(Beginning of Data records)

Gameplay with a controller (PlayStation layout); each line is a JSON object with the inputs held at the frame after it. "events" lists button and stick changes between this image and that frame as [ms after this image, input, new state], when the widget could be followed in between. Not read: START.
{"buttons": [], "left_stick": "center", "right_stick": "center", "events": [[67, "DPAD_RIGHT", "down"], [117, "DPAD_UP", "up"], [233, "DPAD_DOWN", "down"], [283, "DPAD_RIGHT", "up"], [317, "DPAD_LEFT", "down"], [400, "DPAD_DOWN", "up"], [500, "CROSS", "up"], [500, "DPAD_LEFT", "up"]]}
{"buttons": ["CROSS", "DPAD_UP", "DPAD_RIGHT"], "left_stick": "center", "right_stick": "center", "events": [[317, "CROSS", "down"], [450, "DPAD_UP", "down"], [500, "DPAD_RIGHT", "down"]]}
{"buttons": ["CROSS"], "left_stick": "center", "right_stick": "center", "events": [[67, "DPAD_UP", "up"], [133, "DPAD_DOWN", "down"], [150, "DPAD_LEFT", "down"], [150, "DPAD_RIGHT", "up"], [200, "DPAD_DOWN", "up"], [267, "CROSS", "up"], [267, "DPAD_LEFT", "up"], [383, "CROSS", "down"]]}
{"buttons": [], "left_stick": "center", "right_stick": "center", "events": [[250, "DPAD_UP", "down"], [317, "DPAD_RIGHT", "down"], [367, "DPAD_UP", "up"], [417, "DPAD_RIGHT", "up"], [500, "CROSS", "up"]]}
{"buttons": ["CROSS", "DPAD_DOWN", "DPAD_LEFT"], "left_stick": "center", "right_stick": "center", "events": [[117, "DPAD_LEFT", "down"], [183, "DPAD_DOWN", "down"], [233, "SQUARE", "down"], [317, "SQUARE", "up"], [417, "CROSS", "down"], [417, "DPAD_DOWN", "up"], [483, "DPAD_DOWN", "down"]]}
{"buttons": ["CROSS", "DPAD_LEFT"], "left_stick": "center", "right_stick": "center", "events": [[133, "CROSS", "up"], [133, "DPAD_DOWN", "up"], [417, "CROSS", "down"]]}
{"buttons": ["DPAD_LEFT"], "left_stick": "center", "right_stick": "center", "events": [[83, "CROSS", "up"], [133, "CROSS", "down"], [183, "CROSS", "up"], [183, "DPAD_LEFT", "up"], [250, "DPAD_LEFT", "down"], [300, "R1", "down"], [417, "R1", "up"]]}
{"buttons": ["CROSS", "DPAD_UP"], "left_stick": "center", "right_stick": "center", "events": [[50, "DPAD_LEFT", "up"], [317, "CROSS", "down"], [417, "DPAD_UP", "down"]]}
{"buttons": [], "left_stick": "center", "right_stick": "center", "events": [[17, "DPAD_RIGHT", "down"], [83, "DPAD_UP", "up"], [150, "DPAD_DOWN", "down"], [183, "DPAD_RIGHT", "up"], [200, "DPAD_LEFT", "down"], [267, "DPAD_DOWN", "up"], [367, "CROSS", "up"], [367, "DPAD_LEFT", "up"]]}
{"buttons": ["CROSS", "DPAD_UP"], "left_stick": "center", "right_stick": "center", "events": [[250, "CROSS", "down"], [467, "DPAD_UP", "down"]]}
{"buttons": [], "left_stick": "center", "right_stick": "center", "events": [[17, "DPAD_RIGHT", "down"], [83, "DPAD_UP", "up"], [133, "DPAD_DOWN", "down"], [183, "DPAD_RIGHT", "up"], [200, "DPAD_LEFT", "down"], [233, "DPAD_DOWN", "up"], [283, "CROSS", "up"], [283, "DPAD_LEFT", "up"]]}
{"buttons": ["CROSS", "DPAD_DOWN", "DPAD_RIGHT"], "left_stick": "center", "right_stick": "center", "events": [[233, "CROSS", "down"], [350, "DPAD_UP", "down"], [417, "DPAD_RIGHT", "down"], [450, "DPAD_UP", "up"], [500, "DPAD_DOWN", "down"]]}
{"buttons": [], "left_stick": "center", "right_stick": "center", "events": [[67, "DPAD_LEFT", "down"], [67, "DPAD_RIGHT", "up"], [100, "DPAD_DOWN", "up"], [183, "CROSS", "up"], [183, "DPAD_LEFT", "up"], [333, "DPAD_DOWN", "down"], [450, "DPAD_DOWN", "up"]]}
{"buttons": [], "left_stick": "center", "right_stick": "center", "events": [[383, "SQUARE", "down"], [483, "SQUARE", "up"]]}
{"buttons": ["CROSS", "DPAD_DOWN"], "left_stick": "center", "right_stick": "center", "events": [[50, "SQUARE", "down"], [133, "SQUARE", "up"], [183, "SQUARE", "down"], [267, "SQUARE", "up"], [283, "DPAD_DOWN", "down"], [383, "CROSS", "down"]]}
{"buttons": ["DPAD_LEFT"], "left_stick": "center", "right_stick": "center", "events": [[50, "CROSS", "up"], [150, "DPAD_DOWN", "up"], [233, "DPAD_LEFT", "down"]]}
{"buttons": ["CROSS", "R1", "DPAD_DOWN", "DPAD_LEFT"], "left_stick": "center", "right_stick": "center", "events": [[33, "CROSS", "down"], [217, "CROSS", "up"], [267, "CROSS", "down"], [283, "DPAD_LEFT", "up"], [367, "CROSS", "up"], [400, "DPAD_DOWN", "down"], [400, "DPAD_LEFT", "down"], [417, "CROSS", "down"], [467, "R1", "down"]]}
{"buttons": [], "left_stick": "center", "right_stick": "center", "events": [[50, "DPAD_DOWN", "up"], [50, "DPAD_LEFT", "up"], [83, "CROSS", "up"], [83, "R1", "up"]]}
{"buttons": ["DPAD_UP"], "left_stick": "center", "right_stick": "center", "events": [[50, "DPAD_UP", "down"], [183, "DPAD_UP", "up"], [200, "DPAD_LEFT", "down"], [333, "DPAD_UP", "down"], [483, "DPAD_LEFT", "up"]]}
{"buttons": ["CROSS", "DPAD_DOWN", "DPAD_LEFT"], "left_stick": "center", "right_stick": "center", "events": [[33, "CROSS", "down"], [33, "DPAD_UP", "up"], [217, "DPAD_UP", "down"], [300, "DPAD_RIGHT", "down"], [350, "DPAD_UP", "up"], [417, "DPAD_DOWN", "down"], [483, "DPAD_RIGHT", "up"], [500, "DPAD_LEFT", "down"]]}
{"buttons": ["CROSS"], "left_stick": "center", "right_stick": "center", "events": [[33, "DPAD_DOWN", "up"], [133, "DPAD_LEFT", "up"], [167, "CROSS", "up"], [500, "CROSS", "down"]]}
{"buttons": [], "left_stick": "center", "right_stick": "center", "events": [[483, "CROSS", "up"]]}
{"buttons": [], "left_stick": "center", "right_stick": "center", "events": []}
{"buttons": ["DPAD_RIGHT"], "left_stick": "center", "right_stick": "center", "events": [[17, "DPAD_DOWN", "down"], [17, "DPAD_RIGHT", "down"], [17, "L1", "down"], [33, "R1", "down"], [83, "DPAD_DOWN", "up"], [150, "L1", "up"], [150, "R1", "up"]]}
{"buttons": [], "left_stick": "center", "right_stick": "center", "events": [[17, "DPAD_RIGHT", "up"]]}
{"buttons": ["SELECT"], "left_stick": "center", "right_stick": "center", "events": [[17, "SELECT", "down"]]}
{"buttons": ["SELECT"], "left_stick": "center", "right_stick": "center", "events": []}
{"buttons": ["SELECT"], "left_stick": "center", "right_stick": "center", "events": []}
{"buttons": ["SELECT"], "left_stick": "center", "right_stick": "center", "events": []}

(End of Data records)

» **Exercise description**
The answer must restate each entry word for word.

» **The answer**
Gameplay with a controller (PlayStation layout); each line is a JSON object with the inputs held at the frame after it. "events" lists button and stick changes between this image and that frame as [ms after this image, input, new state], when the widget could be followed in between. Not read: START.
{"buttons": [], "left_stick": "center", "right_stick": "center", "events": [[67, "DPAD_RIGHT", "down"], [117, "DPAD_UP", "up"], [233, "DPAD_DOWN", "down"], [283, "DPAD_RIGHT", "up"], [317, "DPAD_LEFT", "down"], [400, "DPAD_DOWN", "up"], [500, "CROSS", "up"], [500, "DPAD_LEFT", "up"]]}
{"buttons": ["CROSS", "DPAD_UP", "DPAD_RIGHT"], "left_stick": "center", "right_stick": "center", "events": [[317, "CROSS", "down"], [450, "DPAD_UP", "down"], [500, "DPAD_RIGHT", "down"]]}
{"buttons": ["CROSS"], "left_stick": "center", "right_stick": "center", "events": [[67, "DPAD_UP", "up"], [133, "DPAD_DOWN", "down"], [150, "DPAD_LEFT", "down"], [150, "DPAD_RIGHT", "up"], [200, "DPAD_DOWN", "up"], [267, "CROSS", "up"], [267, "DPAD_LEFT", "up"], [383, "CROSS", "down"]]}
{"buttons": [], "left_stick": "center", "right_stick": "center", "events": [[250, "DPAD_UP", "down"], [317, "DPAD_RIGHT", "down"], [367, "DPAD_UP", "up"], [417, "DPAD_RIGHT", "up"], [500, "CROSS", "up"]]}
{"buttons": ["CROSS", "DPAD_DOWN", "DPAD_LEFT"], "left_stick": "center", "right_stick": "center", "events": [[117, "DPAD_LEFT", "down"], [183, "DPAD_DOWN", "down"], [233, "SQUARE", "down"], [317, "SQUARE", "up"], [417, "CROSS", "down"], [417, "DPAD_DOWN", "up"], [483, "DPAD_DOWN", "down"]]}
{"buttons": ["CROSS", "DPAD_LEFT"], "left_stick": "center", "right_stick": "center", "events": [[133, "CROSS", "up"], [133, "DPAD_DOWN", "up"], [417, "CROSS", "down"]]}
{"buttons": ["DPAD_LEFT"], "left_stick": "center", "right_stick": "center", "events": [[83, "CROSS", "up"], [133, "CROSS", "down"], [183, "CROSS", "up"], [183, "DPAD_LEFT", "up"], [250, "DPAD_LEFT", "down"], [300, "R1", "down"], [417, "R1", "up"]]}
{"buttons": ["CROSS", "DPAD_UP"], "left_stick": "center", "right_stick": "center", "events": [[50, "DPAD_LEFT", "up"], [317, "CROSS", "down"], [417, "DPAD_UP", "down"]]}
{"buttons": [], "left_stick": "center", "right_stick": "center", "events": [[17, "DPAD_RIGHT", "down"], [83, "DPAD_UP", "up"], [150, "DPAD_DOWN", "down"], [183, "DPAD_RIGHT", "up"], [200, "DPAD_LEFT", "down"], [267, "DPAD_DOWN", "up"], [367, "CROSS", "up"], [367, "DPAD_LEFT", "up"]]}
{"buttons": ["CROSS", "DPAD_UP"], "left_stick": "center", "right_stick": "center", "events": [[250, "CROSS", "down"], [467, "DPAD_UP", "down"]]}
{"buttons": [], "left_stick": "center", "right_stick": "center", "events": [[17, "DPAD_RIGHT", "down"], [83, "DPAD_UP", "up"], [133, "DPAD_DOWN", "down"], [183, "DPAD_RIGHT", "up"], [200, "DPAD_LEFT", "down"], [233, "DPAD_DOWN", "up"], [283, "CROSS", "up"], [283, "DPAD_LEFT", "up"]]}
{"buttons": ["CROSS", "DPAD_DOWN", "DPAD_RIGHT"], "left_stick": "center", "right_stick": "center", "events": [[233, "CROSS", "down"], [350, "DPAD_UP", "down"], [417, "DPAD_RIGHT", "down"], [450, "DPAD_UP", "up"], [500, "DPAD_DOWN", "down"]]}
{"buttons": [], "left_stick": "center", "right_stick": "center", "events": [[67, "DPAD_LEFT", "down"], [67, "DPAD_RIGHT", "up"], [100, "DPAD_DOWN", "up"], [183, "CROSS", "up"], [183, "DPAD_LEFT", "up"], [333, "DPAD_DOWN", "down"], [450, "DPAD_DOWN", "up"]]}
{"buttons": [], "left_stick": "center", "right_stick": "center", "events": [[383, "SQUARE", "down"], [483, "SQUARE", "up"]]}
{"buttons": ["CROSS", "DPAD_DOWN"], "left_stick": "center", "right_stick": "center", "events": [[50, "SQUARE", "down"], [133, "SQUARE", "up"], [183, "SQUARE", "down"], [267, "SQUARE", "up"], [283, "DPAD_DOWN", "down"], [383, "CROSS", "down"]]}
{"buttons": ["DPAD_LEFT"], "left_stick": "center", "right_stick": "center", "events": [[50, "CROSS", "up"], [150, "DPAD_DOWN", "up"], [233, "DPAD_LEFT", "down"]]}
{"buttons": ["CROSS", "R1", "DPAD_DOWN", "DPAD_LEFT"], "left_stick": "center", "right_stick": "center", "events": [[33, "CROSS", "down"], [217, "CROSS", "up"], [267, "CROSS", "down"], [283, "DPAD_LEFT", "up"], [367, "CROSS", "up"], [400, "DPAD_DOWN", "down"], [400, "DPAD_LEFT", "down"], [417, "CROSS", "down"], [467, "R1", "down"]]}
{"buttons": [], "left_stick": "center", "right_stick": "center", "events": [[50, "DPAD_DOWN", "up"], [50, "DPAD_LEFT", "up"], [83, "CROSS", "up"], [83, "R1", "up"]]}
{"buttons": ["DPAD_UP"], "left_stick": "center", "right_stick": "center", "events": [[50, "DPAD_UP", "down"], [183, "DPAD_UP", "up"], [200, "DPAD_LEFT", "down"], [333, "DPAD_UP", "down"], [483, "DPAD_LEFT", "up"]]}
{"buttons": ["CROSS", "DPAD_DOWN", "DPAD_LEFT"], "left_stick": "center", "right_stick": "center", "events": [[33, "CROSS", "down"], [33, "DPAD_UP", "up"], [217, "DPAD_UP", "down"], [300, "DPAD_RIGHT", "down"], [350, "DPAD_UP", "up"], [417, "DPAD_DOWN", "down"], [483, "DPAD_RIGHT", "up"], [500, "DPAD_LEFT", "down"]]}
{"buttons": ["CROSS"], "left_stick": "center", "right_stick": "center", "events": [[33, "DPAD_DOWN", "up"], [133, "DPAD_LEFT", "up"], [167, "CROSS", "up"], [500, "CROSS", "down"]]}
{"buttons": [], "left_stick": "center", "right_stick": "center", "events": [[483, "CROSS", "up"]]}
{"buttons": [], "left_stick": "center", "right_stick": "center", "events": []}
{"buttons": ["DPAD_RIGHT"], "left_stick": "center", "right_stick": "center", "events": [[17, "DPAD_DOWN", "down"], [17, "DPAD_RIGHT", "down"], [17, "L1", "down"], [33, "R1", "down"], [83, "DPAD_DOWN", "up"], [150, "L1", "up"], [150, "R1", "up"]]}
{"buttons": [], "left_stick": "center", "right_stick": "center", "events": [[17, "DPAD_RIGHT", "up"]]}
{"buttons": ["SELECT"], "left_stick": "center", "right_stick": "center", "events": [[17, "SELECT", "down"]]}
{"buttons": ["SELECT"], "left_stick": "center", "right_stick": "center", "events": []}
{"buttons": ["SELECT"], "left_stick": "center", "right_stick": "center", "events": []}
{"buttons": ["SELECT"], "left_stick": "center", "right_stick": "center", "events": []}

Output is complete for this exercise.